Coal Hollow: Photographs and Oral Histories.
Photographs by Ken Light and oral histories by Melanie Light, with forewords by Orville Schell and Robert B. Reich.
University Of California Press, Berkeley, 2006. 152 pp., black-and-white illustrations throughout, 11x11″.
You load sixteen tons, and what do you get?
Another day older and deeper in debt
St. Peter don’t you call me, ’cause I can’t go
I owe my soul to the company store.
As I read the oral history of Neale Clark, a local news-paper reporter of Oak Hill, West Virginia, recounting the mining days of the early 1900s I remembered this song chorus. These coal hollows are places rich in folklore and folk songs. Mother Jones had a presence here. This song stayed with me through all of Ken Light’s piercing black-and-white photographs of coal communities today trying to hold on and barely surviving. This year was a sad year for the families of the mining industry and the media attention of the Sago mine accident makes the faces in these images seem more familiar.
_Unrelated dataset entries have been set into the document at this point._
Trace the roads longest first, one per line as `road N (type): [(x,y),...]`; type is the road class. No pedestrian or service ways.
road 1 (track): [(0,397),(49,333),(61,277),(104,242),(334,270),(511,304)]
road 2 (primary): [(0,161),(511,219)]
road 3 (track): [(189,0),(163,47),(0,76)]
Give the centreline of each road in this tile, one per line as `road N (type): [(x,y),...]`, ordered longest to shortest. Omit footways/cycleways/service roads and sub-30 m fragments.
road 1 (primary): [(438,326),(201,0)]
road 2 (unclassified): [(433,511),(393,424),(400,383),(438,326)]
In Coal Hollow, the Lights convey the day-to-day reality and negative impact of the coal mining industry. In addition to the photographs, the book includes oral histories conducted by Melanie Light that provide insight into the continuing saga of poverty and humanity in Appalachia. The diversity of those interviewed is commendable, however they are too loosely affiliated with the photographs to give anything more than a general voice behind the composite group represented. There are pockets of poverty in the United States that rival some countries classified as undeveloped, and many of these pockets are found in the mountain valleys of West Virginia. Coal Hollow brings to light the social situation in these coal mining communities. – Larissa Leclair
Originally published in the Photo-eye Booklist, Summer 2006.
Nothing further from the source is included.